→ WORK TO BE COMPLETED: Filter the records below for the word "zdolności". Copy each line that holds it.

→ EXTRACTED INFORMATION:
____

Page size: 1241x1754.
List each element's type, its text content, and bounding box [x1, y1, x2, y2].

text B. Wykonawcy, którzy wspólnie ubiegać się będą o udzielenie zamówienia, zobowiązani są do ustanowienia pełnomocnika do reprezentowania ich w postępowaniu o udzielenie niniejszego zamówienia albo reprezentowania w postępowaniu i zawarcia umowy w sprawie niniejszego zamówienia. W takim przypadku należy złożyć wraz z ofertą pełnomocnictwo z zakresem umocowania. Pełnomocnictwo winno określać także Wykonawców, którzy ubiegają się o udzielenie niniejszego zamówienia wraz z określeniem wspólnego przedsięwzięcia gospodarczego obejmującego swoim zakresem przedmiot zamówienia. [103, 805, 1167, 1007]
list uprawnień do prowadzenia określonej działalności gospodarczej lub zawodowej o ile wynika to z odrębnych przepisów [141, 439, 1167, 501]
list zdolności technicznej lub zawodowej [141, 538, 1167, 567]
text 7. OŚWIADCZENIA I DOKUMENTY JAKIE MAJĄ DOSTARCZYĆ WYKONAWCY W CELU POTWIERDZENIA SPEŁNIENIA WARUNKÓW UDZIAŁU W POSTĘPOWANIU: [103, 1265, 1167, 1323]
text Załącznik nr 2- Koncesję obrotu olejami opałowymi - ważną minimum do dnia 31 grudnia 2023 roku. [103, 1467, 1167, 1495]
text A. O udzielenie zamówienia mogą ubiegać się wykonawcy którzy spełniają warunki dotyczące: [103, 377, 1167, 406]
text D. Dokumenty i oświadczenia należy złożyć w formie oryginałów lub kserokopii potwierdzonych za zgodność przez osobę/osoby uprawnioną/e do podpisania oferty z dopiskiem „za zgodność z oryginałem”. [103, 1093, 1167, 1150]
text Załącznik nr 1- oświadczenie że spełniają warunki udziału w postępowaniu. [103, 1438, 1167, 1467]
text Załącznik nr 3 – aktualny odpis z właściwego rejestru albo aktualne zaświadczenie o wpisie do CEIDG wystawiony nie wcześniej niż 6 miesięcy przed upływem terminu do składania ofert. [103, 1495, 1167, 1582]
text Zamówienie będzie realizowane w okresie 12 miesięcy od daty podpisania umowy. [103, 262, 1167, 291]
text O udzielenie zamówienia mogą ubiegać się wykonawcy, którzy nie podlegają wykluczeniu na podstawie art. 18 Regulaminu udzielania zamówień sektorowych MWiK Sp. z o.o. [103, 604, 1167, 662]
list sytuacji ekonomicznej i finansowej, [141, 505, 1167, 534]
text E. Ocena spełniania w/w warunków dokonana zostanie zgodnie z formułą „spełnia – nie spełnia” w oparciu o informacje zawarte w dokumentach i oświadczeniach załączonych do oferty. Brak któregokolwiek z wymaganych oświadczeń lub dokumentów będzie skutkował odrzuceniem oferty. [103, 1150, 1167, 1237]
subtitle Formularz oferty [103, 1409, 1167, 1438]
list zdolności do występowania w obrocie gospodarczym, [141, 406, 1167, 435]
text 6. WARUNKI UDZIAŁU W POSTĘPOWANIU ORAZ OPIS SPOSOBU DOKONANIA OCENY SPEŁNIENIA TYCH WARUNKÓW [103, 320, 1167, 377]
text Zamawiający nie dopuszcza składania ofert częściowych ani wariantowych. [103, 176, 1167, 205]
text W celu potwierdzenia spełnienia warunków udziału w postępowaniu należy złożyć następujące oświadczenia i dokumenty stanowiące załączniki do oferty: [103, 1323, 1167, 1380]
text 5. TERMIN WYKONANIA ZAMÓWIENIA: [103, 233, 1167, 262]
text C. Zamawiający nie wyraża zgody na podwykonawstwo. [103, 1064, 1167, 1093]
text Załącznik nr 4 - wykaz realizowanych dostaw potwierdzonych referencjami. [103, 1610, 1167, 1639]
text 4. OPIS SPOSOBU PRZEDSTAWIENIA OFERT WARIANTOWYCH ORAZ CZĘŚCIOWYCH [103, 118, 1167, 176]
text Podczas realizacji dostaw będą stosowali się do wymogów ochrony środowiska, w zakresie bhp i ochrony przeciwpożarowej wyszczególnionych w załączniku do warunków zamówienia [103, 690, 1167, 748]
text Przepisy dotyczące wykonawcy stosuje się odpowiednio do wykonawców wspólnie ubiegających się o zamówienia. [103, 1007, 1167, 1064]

____

→ TASK SOLUTION:
list zdolności technicznej lub zawodowej [141, 538, 1167, 567]
list zdolności do występowania w obrocie gospodarczym, [141, 406, 1167, 435]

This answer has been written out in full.